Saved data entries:
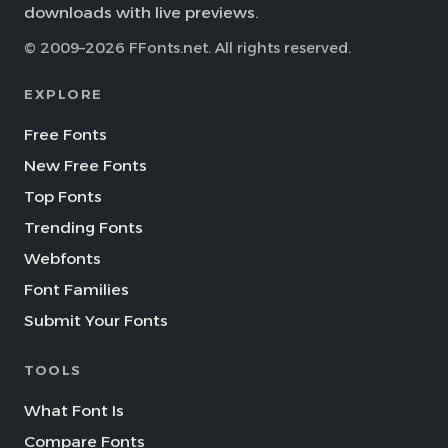
downloads with live previews.
© 2009–2026 FFonts.net. All rights reserved.
EXPLORE
Free Fonts
New Free Fonts
Top Fonts
Trending Fonts
Webfonts
Font Families
Submit Your Fonts
TOOLS
What Font Is
Compare Fonts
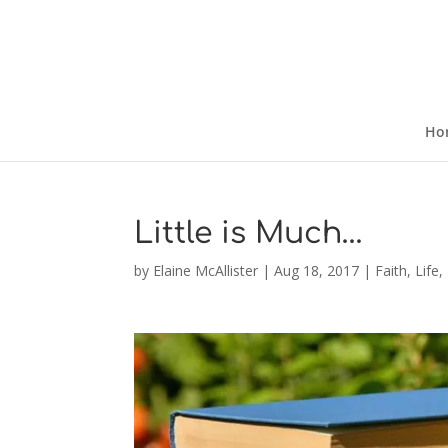
Ho
Little is Much…
by
Elaine McAllister
|
Aug 18, 2017
|
Faith
,
Life
,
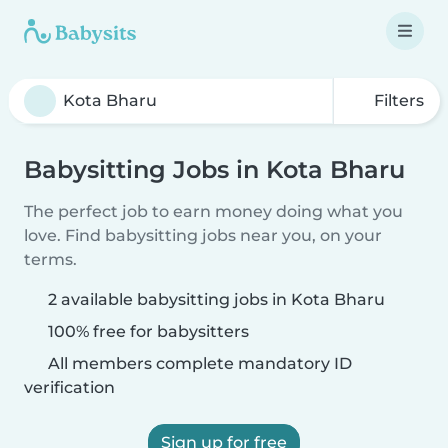
Filters
Babysitting Jobs in Kota Bharu
The perfect job to earn money doing what you
love. Find babysitting jobs near you, on your
terms.
2 available babysitting jobs in Kota Bharu
100% free for babysitters
All members complete mandatory ID
verification
Sign up for free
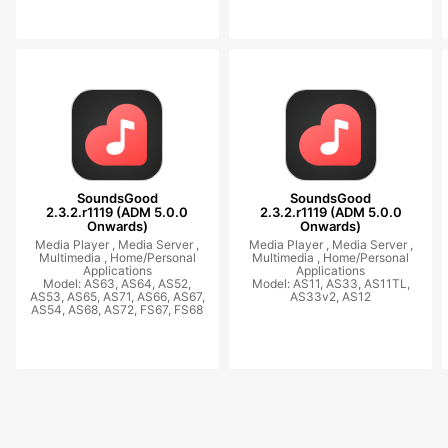
SoundsGood
SoundsGood
2.3.2.r1119 (ADM 5.0.0
2.3.2.r1119 (ADM 5.0.0
Onwards)
Onwards)
Media Player ,
Media Server ,
Media Player ,
Media Server ,
Multimedia ,
Home/Personal
Multimedia ,
Home/Personal
Applications
Applications
Model: AS63, AS64, AS52,
Model: AS11, AS33, AS11TL,
AS53, AS65, AS71, AS66, AS67,
AS33v2, AS12
AS54, AS68, AS72, FS67, FS68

> Work to be completed: Search the data for the string "Model" and copy out every line where it is found.

> Your solution:
Model: AS63, AS64, AS52,
Model: AS11, AS33, AS11TL,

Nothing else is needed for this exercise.